Dataset records
★ ★ ★ ★ ★

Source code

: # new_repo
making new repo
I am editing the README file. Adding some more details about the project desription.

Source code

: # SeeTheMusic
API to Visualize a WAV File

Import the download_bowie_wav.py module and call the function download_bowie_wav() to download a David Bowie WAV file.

★ ★ ★ ★ ★

Please arrange every line of the data above as a numbered list, leaving out any blank lines.

■ Solution for this problem:
1. Source code
2. : # new_repo
3. making new repo
4. I am editing the README file. Adding some more details about the project desription.
5. Source code
6. : # SeeTheMusic
7. API to Visualize a WAV File
8. Import the download_bowie_wav.py module and call the function download_bowie_wav() to download a David Bowie WAV file.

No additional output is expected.